The Bodies in the Library

The Bodies in the Library takes place against a background based on the long history of female-written mysteries, which is highlighted through a lead character who hasn’t read any of them. I found this an odd choice, but I loved the setting.

Hayley Burke is the new curator for the First Edition Society, established when a rich woman who collected books by the women who wrote during the Golden Age of Mystery passed away. Hayley doesn’t know anything about Agatha Christie, Dorothy Sayers, and the others, having never before read a detective story, so the only contribution she’s made yet is inviting a group of fanfic authors to use the library for their weekly meeting. Unfortunately, one of them gets killed on the premises.

Finding a body in the library finally spurs Hayley to read the Miss Marple The Body in the Library, and she is inspired to start investigating on her own.

The Bodies in the Library

I loved that there were a lot of women characters — so many that I occasionally got aspects of Hayley, Harry, Amanda, Adele, Audrey, Pauline, Maureen, and Lulu confused — but I would have liked to have seen more involvement with the classic genre. Also, all the characters are lightly sketched, without too much depth or uniqueness. They’re more puzzle pieces than people.

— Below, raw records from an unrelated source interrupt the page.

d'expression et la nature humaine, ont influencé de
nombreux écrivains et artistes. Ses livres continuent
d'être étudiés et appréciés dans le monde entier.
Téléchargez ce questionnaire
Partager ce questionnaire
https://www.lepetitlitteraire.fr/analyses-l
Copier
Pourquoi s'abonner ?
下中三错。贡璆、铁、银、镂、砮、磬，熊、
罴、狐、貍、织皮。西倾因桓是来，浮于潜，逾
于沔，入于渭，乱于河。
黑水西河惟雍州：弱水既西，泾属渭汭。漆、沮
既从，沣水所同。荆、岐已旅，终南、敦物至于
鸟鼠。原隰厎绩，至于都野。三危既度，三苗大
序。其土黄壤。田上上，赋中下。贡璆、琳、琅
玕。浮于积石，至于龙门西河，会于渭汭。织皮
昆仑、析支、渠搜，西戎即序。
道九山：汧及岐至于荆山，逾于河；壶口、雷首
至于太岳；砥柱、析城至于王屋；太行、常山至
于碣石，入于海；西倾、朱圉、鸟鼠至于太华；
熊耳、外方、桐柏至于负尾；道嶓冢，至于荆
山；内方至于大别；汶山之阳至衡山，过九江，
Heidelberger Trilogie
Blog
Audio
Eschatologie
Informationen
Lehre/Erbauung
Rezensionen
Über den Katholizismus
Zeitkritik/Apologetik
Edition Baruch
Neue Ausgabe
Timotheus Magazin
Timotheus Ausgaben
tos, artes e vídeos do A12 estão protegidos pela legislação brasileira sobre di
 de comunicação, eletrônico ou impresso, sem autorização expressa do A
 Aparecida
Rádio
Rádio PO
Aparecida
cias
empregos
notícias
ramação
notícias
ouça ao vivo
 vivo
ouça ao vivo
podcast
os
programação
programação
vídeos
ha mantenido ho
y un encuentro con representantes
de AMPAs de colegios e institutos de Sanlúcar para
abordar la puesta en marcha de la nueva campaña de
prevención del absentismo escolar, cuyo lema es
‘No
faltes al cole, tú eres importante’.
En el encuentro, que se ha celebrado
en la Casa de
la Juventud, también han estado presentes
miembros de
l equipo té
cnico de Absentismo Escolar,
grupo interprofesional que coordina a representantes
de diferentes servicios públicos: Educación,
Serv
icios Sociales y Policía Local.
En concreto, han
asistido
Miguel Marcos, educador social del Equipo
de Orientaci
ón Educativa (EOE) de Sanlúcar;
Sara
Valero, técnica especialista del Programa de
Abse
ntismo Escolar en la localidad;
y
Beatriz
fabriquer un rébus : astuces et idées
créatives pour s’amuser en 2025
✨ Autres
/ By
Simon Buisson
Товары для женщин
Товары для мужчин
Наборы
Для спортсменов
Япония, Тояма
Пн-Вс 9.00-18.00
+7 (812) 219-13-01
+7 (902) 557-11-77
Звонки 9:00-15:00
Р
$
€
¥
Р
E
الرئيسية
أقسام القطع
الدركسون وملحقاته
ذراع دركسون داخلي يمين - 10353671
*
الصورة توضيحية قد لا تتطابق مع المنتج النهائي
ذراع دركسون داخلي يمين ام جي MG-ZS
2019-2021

I liked that the writers, although creating some exaggerated concepts, weren’t made fun of, and that the co-worker spinster became a friend, not an enemy. Some of the cliches of the modern cozy make their appearance — a deadbeat ex, an inattentive boyfriend, the evil relative threatening the heroine’s workplace, getting attacked by the villain to finally solve the murder — but the idea of this library, and the chance to dream of visiting something like it in Bath, England, makes for nice escapism.

The Bodies in the Library is the first in Marty Wingate’s series “First Edition Library Mysteries”, with the second, Murder Is a Must, coming in October. That one revolves around a Peter Wimsey title, which I’m eager to see, since I’ve always enjoyed that series. (And Hayley’s cat is named Bunter, the same as Lord Wimsey’s faithful valet.)